• DIRECTIONS FOR THIS TASK: Set the listing down again exactly, please, apart from its pictures.

• DATA FOR THE TASK:
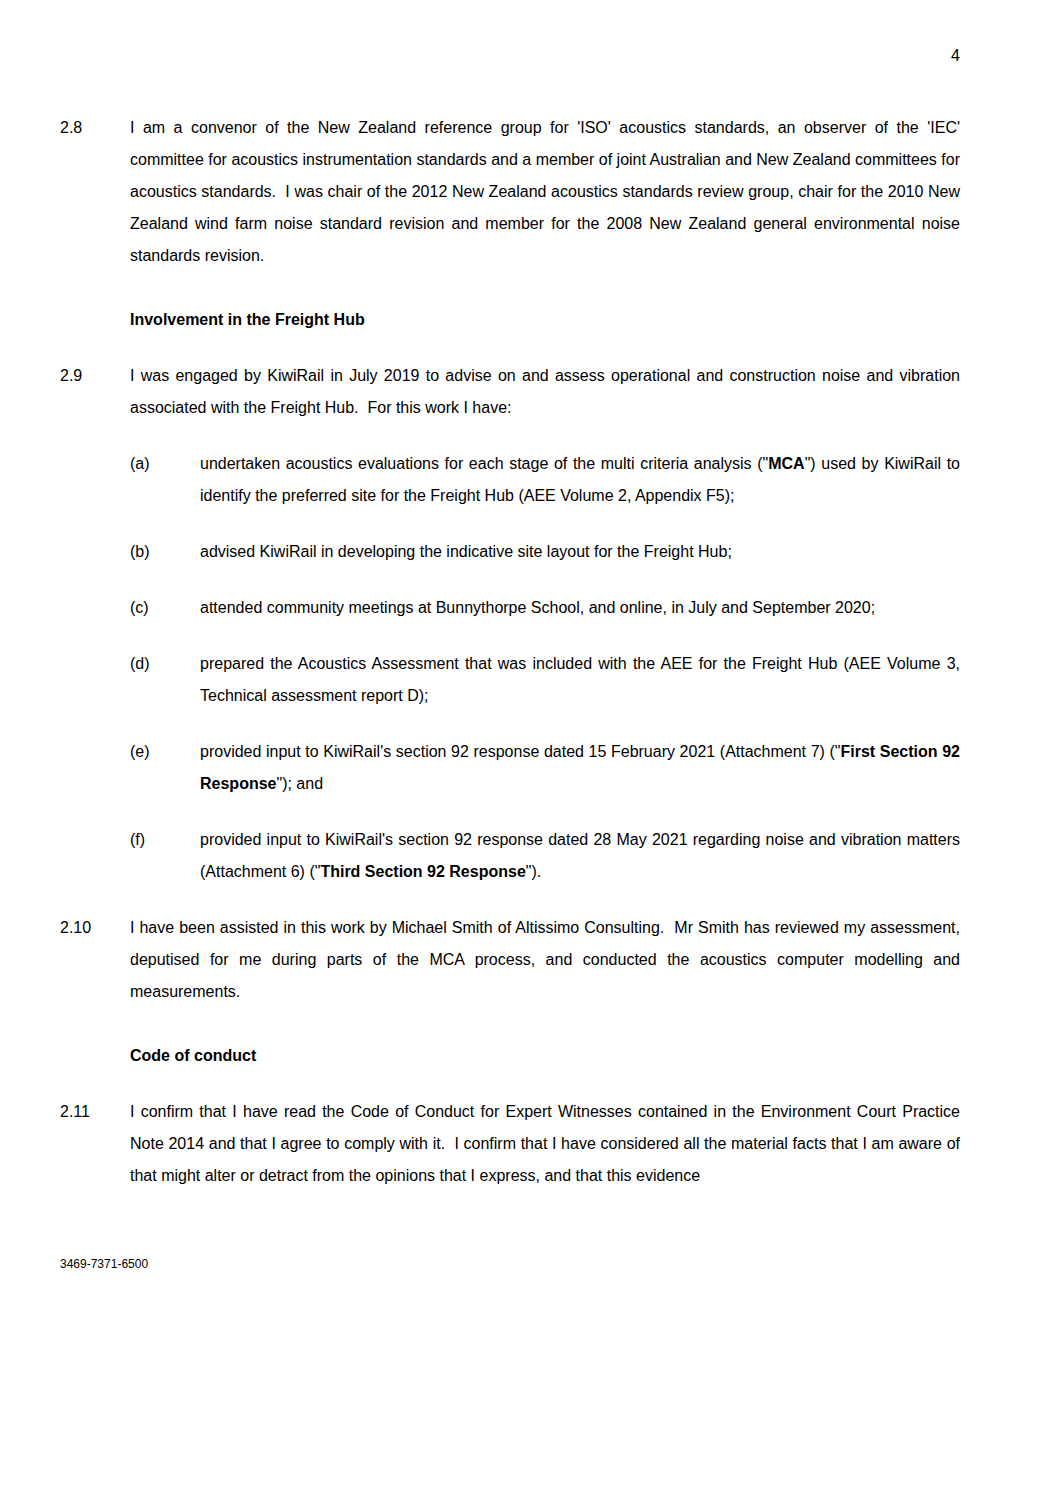4
2.8
I am a convenor of the New Zealand reference group for 'ISO' acoustics standards, an observer of the 'IEC' committee for acoustics instrumentation standards and a member of joint Australian and New Zealand committees for acoustics standards. I was chair of the 2012 New Zealand acoustics standards review group, chair for the 2010 New Zealand wind farm noise standard revision and member for the 2008 New Zealand general environmental noise standards revision.
Involvement in the Freight Hub
2.9
I was engaged by KiwiRail in July 2019 to advise on and assess operational and construction noise and vibration associated with the Freight Hub. For this work I have:
(a)
undertaken acoustics evaluations for each stage of the multi criteria analysis ("MCA") used by KiwiRail to identify the preferred site for the Freight Hub (AEE Volume 2, Appendix F5);
(b)
advised KiwiRail in developing the indicative site layout for the Freight Hub;
(c)
attended community meetings at Bunnythorpe School, and online, in July and September 2020;
(d)
prepared the Acoustics Assessment that was included with the AEE for the Freight Hub (AEE Volume 3, Technical assessment report D);
(e)
provided input to KiwiRail's section 92 response dated 15 February 2021 (Attachment 7) ("First Section 92 Response"); and
(f)
provided input to KiwiRail's section 92 response dated 28 May 2021 regarding noise and vibration matters (Attachment 6) ("Third Section 92 Response").
2.10
I have been assisted in this work by Michael Smith of Altissimo Consulting. Mr Smith has reviewed my assessment, deputised for me during parts of the MCA process, and conducted the acoustics computer modelling and measurements.
Code of conduct
2.11
I confirm that I have read the Code of Conduct for Expert Witnesses contained in the Environment Court Practice Note 2014 and that I agree to comply with it. I confirm that I have considered all the material facts that I am aware of that might alter or detract from the opinions that I express, and that this evidence
3469-7371-6500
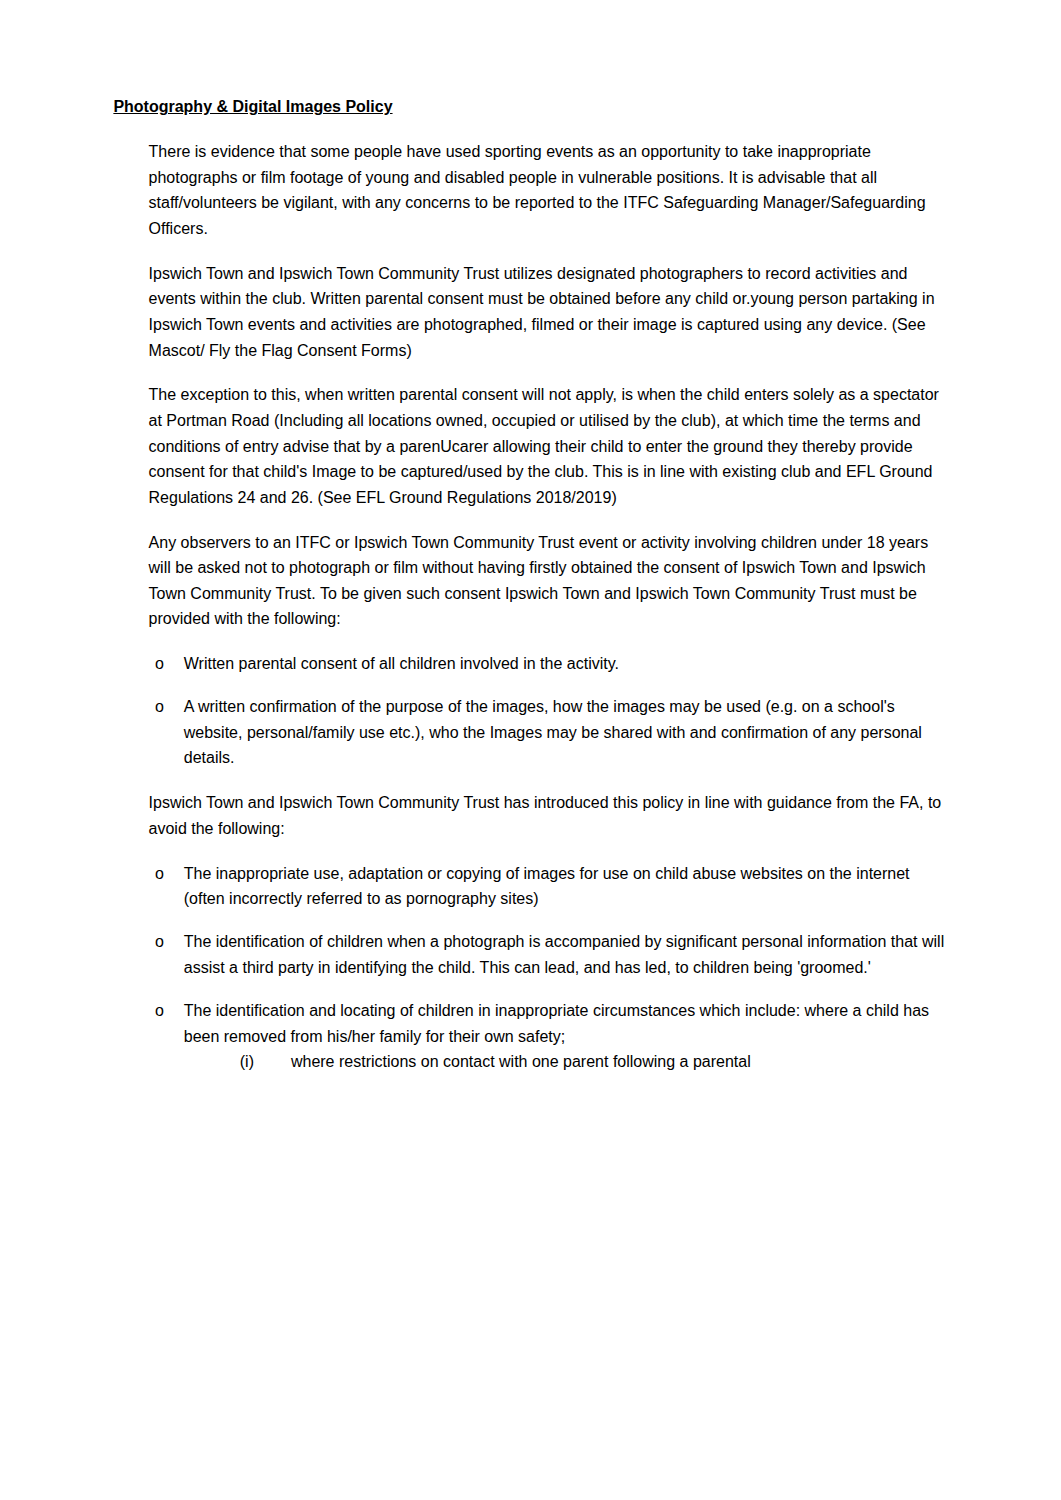Photography & Digital Images Policy
There is evidence that some people have used sporting events as an opportunity to take inappropriate photographs or film footage of young and disabled people in vulnerable positions. It is advisable that all staff/volunteers be vigilant, with any concerns to be reported to the ITFC Safeguarding Manager/Safeguarding Officers.
Ipswich Town and Ipswich Town Community Trust utilizes designated photographers to record activities and events within the club. Written parental consent must be obtained before any child or.young person partaking in Ipswich Town events and activities are photographed, filmed or their image is captured using any device. (See Mascot/ Fly the Flag Consent Forms)
The exception to this, when written parental consent will not apply, is when the child enters solely as a spectator at Portman Road (Including all locations owned, occupied or utilised by the club), at which time the terms and conditions of entry advise that by a parenUcarer allowing their child to enter the ground they thereby provide consent for that child's Image to be captured/used by the club. This is in line with existing club and EFL Ground Regulations 24 and 26. (See EFL Ground Regulations 2018/2019)
Any observers to an ITFC or Ipswich Town Community Trust event or activity involving children under 18 years will be asked not to photograph or film without having firstly obtained the consent of Ipswich Town and Ipswich Town Community Trust. To be given such consent Ipswich Town and Ipswich Town Community Trust must be provided with the following:
Written parental consent of all children involved in the activity.
A written confirmation of the purpose of the images, how the images may be used (e.g. on a school's website, personal/family use etc.), who the Images may be shared with and confirmation of any personal details.
Ipswich Town and Ipswich Town Community Trust has introduced this policy in line with guidance from the FA, to avoid the following:
The inappropriate use, adaptation or copying of images for use on child abuse websites on the internet (often incorrectly referred to as pornography sites)
The identification of children when a photograph is accompanied by significant personal information that will assist a third party in identifying the child. This can lead, and has led, to children being 'groomed.'
The identification and locating of children in inappropriate circumstances which include: where a child has been removed from his/her family for their own safety;
(i) where restrictions on contact with one parent following a parental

• SOLVED PROBLEM:
4
2.8
I am a convenor of the New Zealand reference group for 'ISO' acoustics standards, an observer of the 'IEC' committee for acoustics instrumentation standards and a member of joint Australian and New Zealand committees for acoustics standards. I was chair of the 2012 New Zealand acoustics standards review group, chair for the 2010 New Zealand wind farm noise standard revision and member for the 2008 New Zealand general environmental noise standards revision.
Involvement in the Freight Hub
2.9
I was engaged by KiwiRail in July 2019 to advise on and assess operational and construction noise and vibration associated with the Freight Hub. For this work I have:
(a)
undertaken acoustics evaluations for each stage of the multi criteria analysis ("MCA") used by KiwiRail to identify the preferred site for the Freight Hub (AEE Volume 2, Appendix F5);
(b)
advised KiwiRail in developing the indicative site layout for the Freight Hub;
(c)
attended community meetings at Bunnythorpe School, and online, in July and September 2020;
(d)
prepared the Acoustics Assessment that was included with the AEE for the Freight Hub (AEE Volume 3, Technical assessment report D);
(e)
provided input to KiwiRail's section 92 response dated 15 February 2021 (Attachment 7) ("First Section 92 Response"); and
(f)
provided input to KiwiRail's section 92 response dated 28 May 2021 regarding noise and vibration matters (Attachment 6) ("Third Section 92 Response").
2.10
I have been assisted in this work by Michael Smith of Altissimo Consulting. Mr Smith has reviewed my assessment, deputised for me during parts of the MCA process, and conducted the acoustics computer modelling and measurements.
Code of conduct
2.11
I confirm that I have read the Code of Conduct for Expert Witnesses contained in the Environment Court Practice Note 2014 and that I agree to comply with it. I confirm that I have considered all the material facts that I am aware of that might alter or detract from the opinions that I express, and that this evidence
3469-7371-6500
Photography & Digital Images Policy
There is evidence that some people have used sporting events as an opportunity to take inappropriate photographs or film footage of young and disabled people in vulnerable positions. It is advisable that all staff/volunteers be vigilant, with any concerns to be reported to the ITFC Safeguarding Manager/Safeguarding Officers.
Ipswich Town and Ipswich Town Community Trust utilizes designated photographers to record activities and events within the club. Written parental consent must be obtained before any child or.young person partaking in Ipswich Town events and activities are photographed, filmed or their image is captured using any device. (See Mascot/ Fly the Flag Consent Forms)
The exception to this, when written parental consent will not apply, is when the child enters solely as a spectator at Portman Road (Including all locations owned, occupied or utilised by the club), at which time the terms and conditions of entry advise that by a parenUcarer allowing their child to enter the ground they thereby provide consent for that child's Image to be captured/used by the club. This is in line with existing club and EFL Ground Regulations 24 and 26. (See EFL Ground Regulations 2018/2019)
Any observers to an ITFC or Ipswich Town Community Trust event or activity involving children under 18 years will be asked not to photograph or film without having firstly obtained the consent of Ipswich Town and Ipswich Town Community Trust. To be given such consent Ipswich Town and Ipswich Town Community Trust must be provided with the following:
Written parental consent of all children involved in the activity.
A written confirmation of the purpose of the images, how the images may be used (e.g. on a school's website, personal/family use etc.), who the Images may be shared with and confirmation of any personal details.
Ipswich Town and Ipswich Town Community Trust has introduced this policy in line with guidance from the FA, to avoid the following:
The inappropriate use, adaptation or copying of images for use on child abuse websites on the internet (often incorrectly referred to as pornography sites)
The identification of children when a photograph is accompanied by significant personal information that will assist a third party in identifying the child. This can lead, and has led, to children being 'groomed.'
The identification and locating of children in inappropriate circumstances which include: where a child has been removed from his/her family for their own safety;
(i) where restrictions on contact with one parent following a parental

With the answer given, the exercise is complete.